Vinegar and the Shell team of chemists, engineers and physicists eventually figured out why the oil they collected early in that 1981 field test was so light and clean and the later samples so dark and dirty. They found that a slower, lower-temperature process - 650 degrees Fahrenheit, versus the 1,000 degrees required in the retorting process - allows more of the hydrogen molecules that are liberated from the kerogen during heating to react with carbon compounds and form a better oil.
This was a crucial discovery, because one of the hallmarks of a light oil - the most valuable kind because it costs less to refine - is its elevated hydrogen content.

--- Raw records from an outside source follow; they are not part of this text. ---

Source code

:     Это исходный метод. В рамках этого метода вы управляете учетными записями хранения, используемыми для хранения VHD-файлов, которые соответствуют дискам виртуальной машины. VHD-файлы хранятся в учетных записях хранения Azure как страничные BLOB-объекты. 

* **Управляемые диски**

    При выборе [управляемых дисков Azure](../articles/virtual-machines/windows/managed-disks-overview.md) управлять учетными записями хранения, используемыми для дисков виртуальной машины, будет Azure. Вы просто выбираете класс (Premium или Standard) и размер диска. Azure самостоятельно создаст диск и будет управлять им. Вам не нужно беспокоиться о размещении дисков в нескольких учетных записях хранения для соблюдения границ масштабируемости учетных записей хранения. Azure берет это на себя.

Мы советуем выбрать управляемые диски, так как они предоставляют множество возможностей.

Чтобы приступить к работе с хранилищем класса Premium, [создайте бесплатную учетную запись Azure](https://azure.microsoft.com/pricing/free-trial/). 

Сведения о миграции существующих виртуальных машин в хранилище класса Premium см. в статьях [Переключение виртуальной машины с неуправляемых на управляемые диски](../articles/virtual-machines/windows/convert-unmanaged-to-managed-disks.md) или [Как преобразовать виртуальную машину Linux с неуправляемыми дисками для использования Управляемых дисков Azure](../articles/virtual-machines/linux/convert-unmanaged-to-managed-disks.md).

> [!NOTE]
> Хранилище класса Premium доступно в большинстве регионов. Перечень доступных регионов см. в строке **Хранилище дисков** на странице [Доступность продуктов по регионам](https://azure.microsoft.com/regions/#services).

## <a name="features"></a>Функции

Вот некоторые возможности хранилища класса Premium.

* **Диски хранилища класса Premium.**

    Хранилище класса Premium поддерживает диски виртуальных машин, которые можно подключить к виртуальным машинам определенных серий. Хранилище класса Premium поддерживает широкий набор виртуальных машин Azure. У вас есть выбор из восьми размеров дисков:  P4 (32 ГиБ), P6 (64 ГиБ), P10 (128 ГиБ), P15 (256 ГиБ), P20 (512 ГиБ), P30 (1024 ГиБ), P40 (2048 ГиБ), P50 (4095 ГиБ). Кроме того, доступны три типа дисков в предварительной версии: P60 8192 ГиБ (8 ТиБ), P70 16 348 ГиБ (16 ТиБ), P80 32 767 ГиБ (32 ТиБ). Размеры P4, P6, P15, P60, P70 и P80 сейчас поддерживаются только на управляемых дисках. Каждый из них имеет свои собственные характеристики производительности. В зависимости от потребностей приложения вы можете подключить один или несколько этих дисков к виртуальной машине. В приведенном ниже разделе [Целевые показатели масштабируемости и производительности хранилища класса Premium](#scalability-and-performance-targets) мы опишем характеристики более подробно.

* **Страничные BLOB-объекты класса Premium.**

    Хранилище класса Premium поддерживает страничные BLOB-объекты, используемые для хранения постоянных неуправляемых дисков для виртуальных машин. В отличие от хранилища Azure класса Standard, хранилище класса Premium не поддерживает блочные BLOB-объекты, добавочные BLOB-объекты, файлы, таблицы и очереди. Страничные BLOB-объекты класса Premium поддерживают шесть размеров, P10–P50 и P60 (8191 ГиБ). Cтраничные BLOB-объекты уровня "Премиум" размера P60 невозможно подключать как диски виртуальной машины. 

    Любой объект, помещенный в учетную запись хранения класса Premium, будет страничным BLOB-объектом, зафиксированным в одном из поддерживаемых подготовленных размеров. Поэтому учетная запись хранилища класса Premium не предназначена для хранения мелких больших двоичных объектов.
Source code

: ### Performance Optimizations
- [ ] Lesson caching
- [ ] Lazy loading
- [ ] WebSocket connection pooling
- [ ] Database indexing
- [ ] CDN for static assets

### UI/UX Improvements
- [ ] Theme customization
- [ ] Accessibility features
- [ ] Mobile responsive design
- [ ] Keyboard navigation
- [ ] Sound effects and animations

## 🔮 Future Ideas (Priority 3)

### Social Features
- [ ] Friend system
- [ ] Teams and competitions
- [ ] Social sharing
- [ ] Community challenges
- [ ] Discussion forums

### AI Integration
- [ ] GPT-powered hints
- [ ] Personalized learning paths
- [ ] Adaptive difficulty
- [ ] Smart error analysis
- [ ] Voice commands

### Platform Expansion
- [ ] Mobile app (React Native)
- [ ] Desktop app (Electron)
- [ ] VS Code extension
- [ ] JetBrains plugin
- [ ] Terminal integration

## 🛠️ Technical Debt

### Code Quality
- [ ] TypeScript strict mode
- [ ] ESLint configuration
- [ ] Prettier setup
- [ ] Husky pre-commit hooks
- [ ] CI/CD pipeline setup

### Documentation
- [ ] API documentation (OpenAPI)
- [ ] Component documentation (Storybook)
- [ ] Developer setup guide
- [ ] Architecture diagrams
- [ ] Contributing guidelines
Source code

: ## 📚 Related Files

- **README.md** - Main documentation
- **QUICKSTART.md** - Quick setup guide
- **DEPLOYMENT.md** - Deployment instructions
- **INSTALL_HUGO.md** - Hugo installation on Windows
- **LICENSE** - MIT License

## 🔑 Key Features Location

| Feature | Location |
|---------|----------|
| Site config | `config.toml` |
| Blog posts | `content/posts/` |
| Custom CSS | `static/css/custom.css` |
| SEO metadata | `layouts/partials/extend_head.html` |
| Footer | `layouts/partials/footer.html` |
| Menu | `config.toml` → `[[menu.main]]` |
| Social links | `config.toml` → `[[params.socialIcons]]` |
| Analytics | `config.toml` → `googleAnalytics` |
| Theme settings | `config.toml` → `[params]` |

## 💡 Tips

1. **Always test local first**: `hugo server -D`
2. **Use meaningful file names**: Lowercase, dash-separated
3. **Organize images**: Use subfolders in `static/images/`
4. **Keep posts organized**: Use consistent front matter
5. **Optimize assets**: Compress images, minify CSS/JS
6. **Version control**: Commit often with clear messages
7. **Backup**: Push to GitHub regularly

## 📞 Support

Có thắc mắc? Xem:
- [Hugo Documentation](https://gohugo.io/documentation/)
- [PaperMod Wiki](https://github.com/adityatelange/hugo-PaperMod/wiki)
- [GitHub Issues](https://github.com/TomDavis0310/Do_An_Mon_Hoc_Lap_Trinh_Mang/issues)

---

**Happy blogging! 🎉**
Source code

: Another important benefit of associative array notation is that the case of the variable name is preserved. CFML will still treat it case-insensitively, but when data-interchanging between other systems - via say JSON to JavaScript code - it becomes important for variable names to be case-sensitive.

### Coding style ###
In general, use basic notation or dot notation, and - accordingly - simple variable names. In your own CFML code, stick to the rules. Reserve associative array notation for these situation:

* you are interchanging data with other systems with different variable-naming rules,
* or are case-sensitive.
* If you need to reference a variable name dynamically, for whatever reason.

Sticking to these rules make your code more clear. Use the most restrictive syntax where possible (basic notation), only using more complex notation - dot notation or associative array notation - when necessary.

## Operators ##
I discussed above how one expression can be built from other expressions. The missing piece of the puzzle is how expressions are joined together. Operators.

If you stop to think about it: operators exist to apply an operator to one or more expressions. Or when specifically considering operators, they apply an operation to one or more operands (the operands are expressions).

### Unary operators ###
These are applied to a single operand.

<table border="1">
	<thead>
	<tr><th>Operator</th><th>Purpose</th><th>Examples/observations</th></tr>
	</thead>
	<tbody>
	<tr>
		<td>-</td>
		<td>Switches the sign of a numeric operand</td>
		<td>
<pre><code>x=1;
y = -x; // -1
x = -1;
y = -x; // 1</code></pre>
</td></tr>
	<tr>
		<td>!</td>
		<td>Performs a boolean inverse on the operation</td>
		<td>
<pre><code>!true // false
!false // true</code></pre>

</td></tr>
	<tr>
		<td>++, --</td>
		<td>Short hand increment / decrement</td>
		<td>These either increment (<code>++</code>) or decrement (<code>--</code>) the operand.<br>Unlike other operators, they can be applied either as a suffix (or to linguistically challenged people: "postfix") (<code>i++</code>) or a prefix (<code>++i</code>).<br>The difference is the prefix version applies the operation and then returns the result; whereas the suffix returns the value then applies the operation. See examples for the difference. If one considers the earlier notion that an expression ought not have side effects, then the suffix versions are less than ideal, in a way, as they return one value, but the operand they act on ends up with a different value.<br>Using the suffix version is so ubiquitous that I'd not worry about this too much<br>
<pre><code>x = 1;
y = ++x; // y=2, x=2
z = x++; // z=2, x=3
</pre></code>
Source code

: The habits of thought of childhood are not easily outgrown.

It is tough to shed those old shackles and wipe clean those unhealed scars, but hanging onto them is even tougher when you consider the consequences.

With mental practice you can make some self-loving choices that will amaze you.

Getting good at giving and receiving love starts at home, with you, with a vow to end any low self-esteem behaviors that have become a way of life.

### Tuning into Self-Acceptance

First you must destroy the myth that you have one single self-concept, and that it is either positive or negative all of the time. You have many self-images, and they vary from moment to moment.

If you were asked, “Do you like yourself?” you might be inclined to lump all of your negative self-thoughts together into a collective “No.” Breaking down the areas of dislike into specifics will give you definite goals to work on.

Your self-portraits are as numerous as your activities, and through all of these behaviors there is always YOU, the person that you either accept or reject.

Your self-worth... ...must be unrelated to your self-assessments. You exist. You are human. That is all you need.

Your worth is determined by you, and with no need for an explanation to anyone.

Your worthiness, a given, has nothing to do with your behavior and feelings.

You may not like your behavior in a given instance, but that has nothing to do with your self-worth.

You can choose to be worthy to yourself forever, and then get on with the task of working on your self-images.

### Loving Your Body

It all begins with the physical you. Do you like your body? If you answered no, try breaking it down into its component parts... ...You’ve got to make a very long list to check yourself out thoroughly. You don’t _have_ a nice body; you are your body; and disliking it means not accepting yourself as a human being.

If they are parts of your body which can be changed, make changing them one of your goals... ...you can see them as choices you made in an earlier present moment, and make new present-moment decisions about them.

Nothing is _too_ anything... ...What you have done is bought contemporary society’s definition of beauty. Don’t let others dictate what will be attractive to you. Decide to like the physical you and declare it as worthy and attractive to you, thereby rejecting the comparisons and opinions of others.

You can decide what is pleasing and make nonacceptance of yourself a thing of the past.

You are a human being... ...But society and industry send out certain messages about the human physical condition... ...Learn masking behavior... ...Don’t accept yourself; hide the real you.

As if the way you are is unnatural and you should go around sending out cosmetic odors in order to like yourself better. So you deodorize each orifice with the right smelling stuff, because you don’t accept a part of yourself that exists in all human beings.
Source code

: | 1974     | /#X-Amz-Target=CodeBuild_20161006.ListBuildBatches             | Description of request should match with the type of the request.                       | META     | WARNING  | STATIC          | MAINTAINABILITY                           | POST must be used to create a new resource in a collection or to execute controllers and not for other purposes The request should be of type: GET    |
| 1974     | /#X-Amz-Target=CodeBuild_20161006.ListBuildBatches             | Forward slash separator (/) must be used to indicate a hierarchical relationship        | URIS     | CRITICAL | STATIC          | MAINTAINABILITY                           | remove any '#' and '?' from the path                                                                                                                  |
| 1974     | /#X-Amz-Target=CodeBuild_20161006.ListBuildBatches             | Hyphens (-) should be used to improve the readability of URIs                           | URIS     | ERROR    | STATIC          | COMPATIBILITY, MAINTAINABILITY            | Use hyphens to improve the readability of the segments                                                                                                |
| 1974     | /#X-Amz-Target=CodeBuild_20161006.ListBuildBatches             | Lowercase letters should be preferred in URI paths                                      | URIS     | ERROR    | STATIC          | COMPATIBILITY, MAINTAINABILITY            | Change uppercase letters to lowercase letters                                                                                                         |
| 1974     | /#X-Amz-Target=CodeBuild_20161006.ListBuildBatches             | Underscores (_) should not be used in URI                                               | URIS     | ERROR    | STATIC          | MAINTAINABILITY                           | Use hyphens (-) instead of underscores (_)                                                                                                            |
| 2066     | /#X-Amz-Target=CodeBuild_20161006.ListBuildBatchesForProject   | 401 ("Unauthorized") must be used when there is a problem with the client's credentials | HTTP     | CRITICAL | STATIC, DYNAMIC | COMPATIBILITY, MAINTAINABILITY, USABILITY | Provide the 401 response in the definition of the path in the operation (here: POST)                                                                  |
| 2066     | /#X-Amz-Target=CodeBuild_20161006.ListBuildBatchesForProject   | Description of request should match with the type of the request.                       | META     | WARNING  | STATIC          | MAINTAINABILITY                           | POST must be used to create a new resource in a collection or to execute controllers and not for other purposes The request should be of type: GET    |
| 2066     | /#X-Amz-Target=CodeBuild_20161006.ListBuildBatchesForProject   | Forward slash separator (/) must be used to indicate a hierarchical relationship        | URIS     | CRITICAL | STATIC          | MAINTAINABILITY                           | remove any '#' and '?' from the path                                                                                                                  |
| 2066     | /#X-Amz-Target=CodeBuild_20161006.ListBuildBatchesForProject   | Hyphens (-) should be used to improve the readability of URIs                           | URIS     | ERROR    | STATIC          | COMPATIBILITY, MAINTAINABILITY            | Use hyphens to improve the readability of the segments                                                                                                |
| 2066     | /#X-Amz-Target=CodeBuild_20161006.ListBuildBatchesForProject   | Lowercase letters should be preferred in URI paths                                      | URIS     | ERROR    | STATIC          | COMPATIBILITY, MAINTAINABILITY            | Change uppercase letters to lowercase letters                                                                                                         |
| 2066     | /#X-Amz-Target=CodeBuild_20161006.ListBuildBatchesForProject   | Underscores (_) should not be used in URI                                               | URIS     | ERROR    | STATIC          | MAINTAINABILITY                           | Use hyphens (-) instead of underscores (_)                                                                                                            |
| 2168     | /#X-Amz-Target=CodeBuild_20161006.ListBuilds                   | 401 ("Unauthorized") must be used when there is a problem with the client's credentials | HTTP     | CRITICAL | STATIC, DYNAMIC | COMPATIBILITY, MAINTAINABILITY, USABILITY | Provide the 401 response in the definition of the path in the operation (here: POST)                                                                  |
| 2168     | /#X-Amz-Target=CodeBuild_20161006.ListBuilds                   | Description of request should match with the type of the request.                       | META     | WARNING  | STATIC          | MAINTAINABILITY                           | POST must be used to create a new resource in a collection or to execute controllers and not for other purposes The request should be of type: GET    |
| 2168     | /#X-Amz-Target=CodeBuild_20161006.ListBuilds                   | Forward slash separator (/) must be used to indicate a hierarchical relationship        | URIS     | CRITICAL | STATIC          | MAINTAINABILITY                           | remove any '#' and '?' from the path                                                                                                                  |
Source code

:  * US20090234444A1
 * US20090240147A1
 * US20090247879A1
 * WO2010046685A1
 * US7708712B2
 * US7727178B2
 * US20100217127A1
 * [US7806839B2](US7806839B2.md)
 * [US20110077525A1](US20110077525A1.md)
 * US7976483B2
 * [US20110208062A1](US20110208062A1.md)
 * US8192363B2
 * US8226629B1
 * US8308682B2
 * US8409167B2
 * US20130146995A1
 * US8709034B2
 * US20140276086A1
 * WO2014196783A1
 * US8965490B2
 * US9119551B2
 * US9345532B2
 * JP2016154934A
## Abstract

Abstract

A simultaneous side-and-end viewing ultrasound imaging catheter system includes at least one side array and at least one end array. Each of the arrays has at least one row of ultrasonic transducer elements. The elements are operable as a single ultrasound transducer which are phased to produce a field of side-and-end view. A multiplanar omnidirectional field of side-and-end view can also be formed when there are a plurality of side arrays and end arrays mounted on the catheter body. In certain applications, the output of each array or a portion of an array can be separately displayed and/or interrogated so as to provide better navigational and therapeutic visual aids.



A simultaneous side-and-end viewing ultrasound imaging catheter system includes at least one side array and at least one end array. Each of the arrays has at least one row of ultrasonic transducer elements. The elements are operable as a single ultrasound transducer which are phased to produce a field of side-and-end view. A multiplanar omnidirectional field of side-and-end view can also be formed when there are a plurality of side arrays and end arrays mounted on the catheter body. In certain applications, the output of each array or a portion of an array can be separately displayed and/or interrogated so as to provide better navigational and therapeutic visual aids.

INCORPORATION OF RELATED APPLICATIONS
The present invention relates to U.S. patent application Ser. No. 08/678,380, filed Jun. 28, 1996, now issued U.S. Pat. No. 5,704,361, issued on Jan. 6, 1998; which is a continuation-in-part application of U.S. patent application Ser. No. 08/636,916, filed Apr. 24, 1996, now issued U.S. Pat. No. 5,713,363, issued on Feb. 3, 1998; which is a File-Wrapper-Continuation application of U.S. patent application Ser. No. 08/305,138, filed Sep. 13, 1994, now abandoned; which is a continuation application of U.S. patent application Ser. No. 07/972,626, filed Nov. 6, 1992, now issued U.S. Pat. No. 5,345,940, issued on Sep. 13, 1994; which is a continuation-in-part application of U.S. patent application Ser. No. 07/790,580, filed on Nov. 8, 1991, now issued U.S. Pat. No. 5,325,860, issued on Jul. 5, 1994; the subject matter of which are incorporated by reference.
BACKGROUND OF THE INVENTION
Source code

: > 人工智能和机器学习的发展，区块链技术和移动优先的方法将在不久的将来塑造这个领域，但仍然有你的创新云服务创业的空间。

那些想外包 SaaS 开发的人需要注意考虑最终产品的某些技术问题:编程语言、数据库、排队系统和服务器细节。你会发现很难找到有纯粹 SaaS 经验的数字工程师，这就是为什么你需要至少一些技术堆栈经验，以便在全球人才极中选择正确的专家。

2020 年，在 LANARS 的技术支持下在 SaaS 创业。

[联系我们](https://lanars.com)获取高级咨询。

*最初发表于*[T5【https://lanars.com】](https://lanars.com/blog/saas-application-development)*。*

Best of all, Shell was able to replicate the lab results in several field tests; the most recent one, in 2005, yielded 1,700 barrels of light oil. In that test, carefully engineered heating rods were inserted several hundred feet into the ground in order to gradually raise the temperature of the oil shale to 650 degrees Fahrenheit. Now Shell had a proven technology that it believed could produce a barrel of oil for $30.
It also knew it could recover a lot more oil than surface retorting did, since the heating rods and wells reach the entire deposit, not just the oil shale close enough to the surface to be mined. There was just one problem: Except for a few small patches of land that it owned, it didn't have access to the deposits. More than 80 percent of U.S. oil shale is on federal property, including nearly all the most desirable drilling sites. And no mechanism existed for the U.S. Bureau of Land Management to lease this land for oil shale exploration or production.
The Energy Policy Act of 2005 changed that. It required the BLM to set up a process for granting "research development and demonstration leases" to companies seeking to develop oil shale. Under the terms of the RD&D leases, companies whose applications pass muster are given a ten-year lease on 160 acres.